The church tower and doorway are Early English and the Spire c 14. The nave and chancel were rebuilt in 1854-5. Inside the church is a font decorated with carved flowers which is early c14 and a Hatchment which is late c18 for John King. Five bells hang in the belfry. These were cast in 1834 at the same time as Lincoln Cathedral’s ‘Great Tom’ by Mr Thomas Mears of London. St Hybald is one of seven churches which are part of the Digby Group.

Ashby Hall is surrounded by trees and has a lake. It was built in 1595 for Edward King. It remained in the King family until the late 19th century although between 1814 and 1835 it was let as a girl’s school. In 1841 the estate passed to John William King who was known as the ‘Racing Parson’. He bred racehorses at Ashby Hall and in 1874 his horse ‘Apology’ won the Triple Crown. In 1925 the Hall and Estate was bought by Lord Garvagh. It was sold in 1961 and became a Country Club. The Hall features a c18 bow window and a c19 Tudor Gothic stable block around a courtyard.

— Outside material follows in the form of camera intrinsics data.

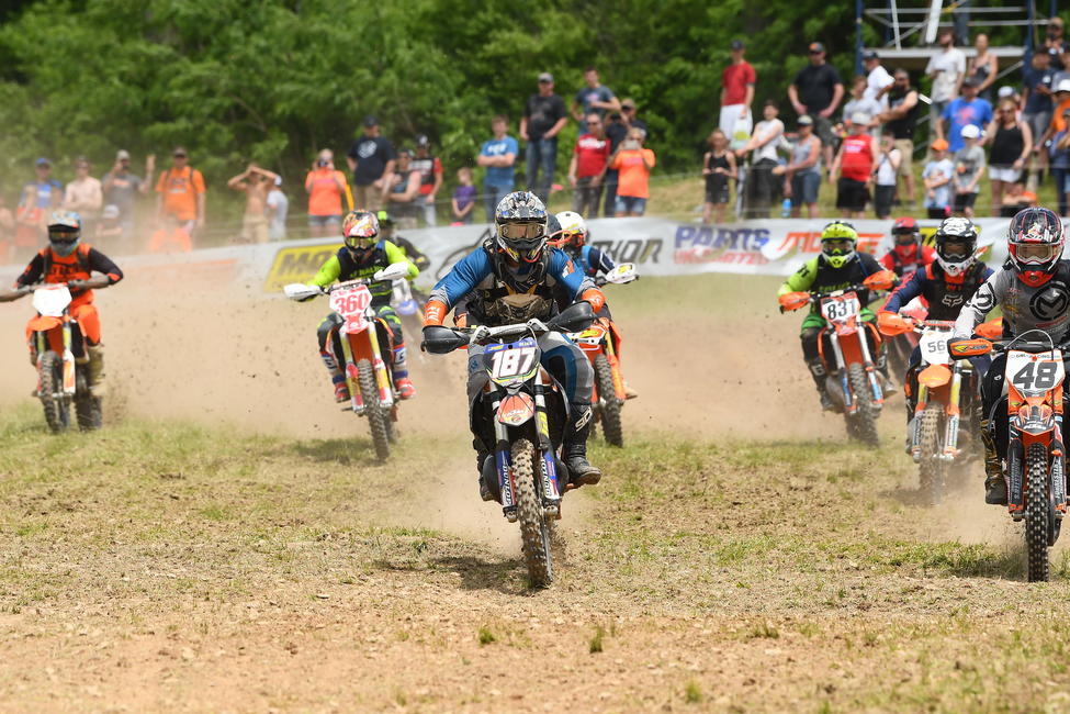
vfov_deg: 5.4
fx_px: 7579
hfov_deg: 8.1
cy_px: 357
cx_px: 535
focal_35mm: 255
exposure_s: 1/1600
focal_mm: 170
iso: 200
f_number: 4.5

It is now a private home.

In Main Street other buildings include a range of picturesque Gothic cottages of c1840 and a farmhouse early c18. At the crossroads there is a lodge and also a house converted from a school which was opened in 1877 and closed in 1969. There is also a Village Pump and a stone drinking fountain bearing the inscription: ‘Wash thy sin not thy countenance only’.

The timber Village Hall was erected on its present site in the 1950’s.

Regular events include an Over 60’s Club, a Book Group and a Wine Club.



Bloxholm is a small hamlet, part of the civil parish of Ashby de la Launde and Bloxholm, lying about a mile south west of the village of Digby. It is at the edge of the limestone dip slope of Lincoln Heath. It is a distinctive area, sandwiched between the B1188 and Car Dyke and is more sheltered than the heath with its straight–sided Enclosure Act fields, crumbling dry-stone walls and isolated farmsteads. There are small fields with hedges stocked with timber trees, coppices and plantations and lanes and droves with settlements.

St Mary’s Church has a medieval core with 3-bay arcades of c1300 and Gothic restoration of 1812. It was recently restored.

Close to the Church is Bloxholm Hall. The original house was built in the 1600s but, despite enlargement, most of it was pulled down three hundred years later. All that remains are the kitchen wing and stable block (now private), plus parts of the gardens, laid out 150 years ago.


Temple Bruer

Temple Bruer was once one of the wealthiest Templar preceptories in England. The surviving 12th century tower originally formed part of the Templar church.

The 12th century tower is one of a pair of towers that was once attached to the chancel of the circular-naved Templar church. It is one of the few Templar sites still to have standing remains and its importance is recognised by the fact that it is a Scheduled monument and a Grade I listed building.